Once we think we have a final draft we fire up our IDEs and write the interfaces. Documentation is done inline in Visual Studio. We don't document every little thing but we try to keep on the ball about it.

For small projects it's still good to do the documentation and specification done, you never know where it might end up. We wrote a little tool to test some of our classes and it has blossomed into its own testing suite for our developers. We didn't think it was important at the time but without good documentation it would be unusable at this stage.

Joe Chin
A: 

Use a good documentation generator like Javadoc and ensure your developers use it. It doesnt take 2 minutes to leave a comment indicating the parameters, return value and exceptions a method has and it can save you a lot of time when you come back to the code later.

Adam Pope
That's only for code documentation; project documentation is much broader
Peter Hilton
A: 

For us, it all starts with a BRD (Business Requirements Document).
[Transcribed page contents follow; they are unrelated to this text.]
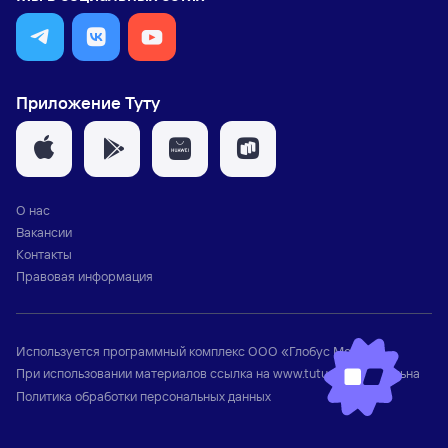
Приложение Туту
О нас
Вакансии
Контакты
Правовая информация
Используется программный комплекс
ООО «Глобус Медиа»
При использовании материалов ссылка на
www.tutu.ru
обязательна
Политика обработки персональных данных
From that BRD, we assembly very lightweight technical documentation consisting of simple flows, implementation guidelines, and (recently) predefined interfaces which the developers will inherit from - the goal being that all public members of any classes developed will have at least initial documentation in the form of XML Comments. Note that we are a .NET shop, so a lot of what follows is specific to .NET.
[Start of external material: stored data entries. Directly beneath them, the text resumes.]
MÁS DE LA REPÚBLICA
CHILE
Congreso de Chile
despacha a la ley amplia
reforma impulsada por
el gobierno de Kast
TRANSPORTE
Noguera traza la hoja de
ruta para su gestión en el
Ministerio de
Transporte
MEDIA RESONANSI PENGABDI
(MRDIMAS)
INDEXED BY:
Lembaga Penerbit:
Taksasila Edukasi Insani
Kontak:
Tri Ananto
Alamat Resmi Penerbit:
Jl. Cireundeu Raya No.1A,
From there, we rely on three major components to create rather thorough API documentation. First is GhostDoc, which we use for XML Comment inheritance (from the aforementioned interfaces) and autogeneration of new members. We use Sandcastle for the actual assembly and presentation of the documentation, using Sandcastle Help File Builder as an IDE to set the documentation properties and add additional, non-comment derived documentation.

We additionally are in the process of incorporating the documentation generation as part of the build process so that the most recent version is always available.
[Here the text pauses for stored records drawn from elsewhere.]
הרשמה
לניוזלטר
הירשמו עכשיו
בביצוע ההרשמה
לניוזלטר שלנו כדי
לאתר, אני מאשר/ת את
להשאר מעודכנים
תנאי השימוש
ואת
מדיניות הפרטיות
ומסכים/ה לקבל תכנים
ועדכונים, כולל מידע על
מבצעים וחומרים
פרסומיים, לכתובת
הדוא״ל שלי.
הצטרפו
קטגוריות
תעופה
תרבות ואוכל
On top of that we use Team Foundation Server, so we use the available wikis, discussion boards, and other features of the Team Project in Sharepoint to collaborate and share information.

joseph.ferris
+3  A: 

Best practice: use a wiki for project documentation.

Wiki's have specific features for multiple people - change history, comments/talk, recent activity/updates page. Perhaps most importantly, wiki's tend to make updates easier, so the documentation is more likely be up-to-date given the usual time-pressure.

Peter Hilton
+2  A: 

Code reviews help tremendously. It will help you figure out where your documentation needs to be improved if it's lacking.

Jason Baker
A: 

It varies for us. Usually there's some form of Javadoc-esque system involved for API documentation - Luadoc for Lua code, or Doxygen for C/C++ sources (those are our two big technologies). We also have a wiki for documenting ideas, goals, timelines, etc. But since we're only a very small handful of developers, it's not difficult for us to stay on the same page, since our jobs overlap so much.

Sean Edwards
+4  A: 

Project Documentation really isn't all that hard. It's just an alien thing to many developers. Thankfully for me before I took my degree in Computer Science I trained in Computing, involving such things like Project Management and Quality Control. The problem with documentation is that it is not coding. Programmers are paid to think and program. To most programmers documentation is writing about a business project, something that is boring.

First of all, decide which standardised documents you'll be using and who needs to write what. Secondly, ensure that developers write and keep hold of all information that they use. From then on the documentation has already crudely written itself. Of course with many methodologies there is documentation that needs sorting out before you begin (Project Initiation Documents and the like) but you have people on staff that are capable of writing whilst they have free time so give it to them! As long as developers keep notes you'll have no trouble with getting content for your documentation. Formalising this information will not take that long.

Next time you're coding, leave a text file open or pick up a piece of paper and jot down what you've been up to. Given ten minutes at the end of the day you can easily recall what you've been up to and write that stuff up.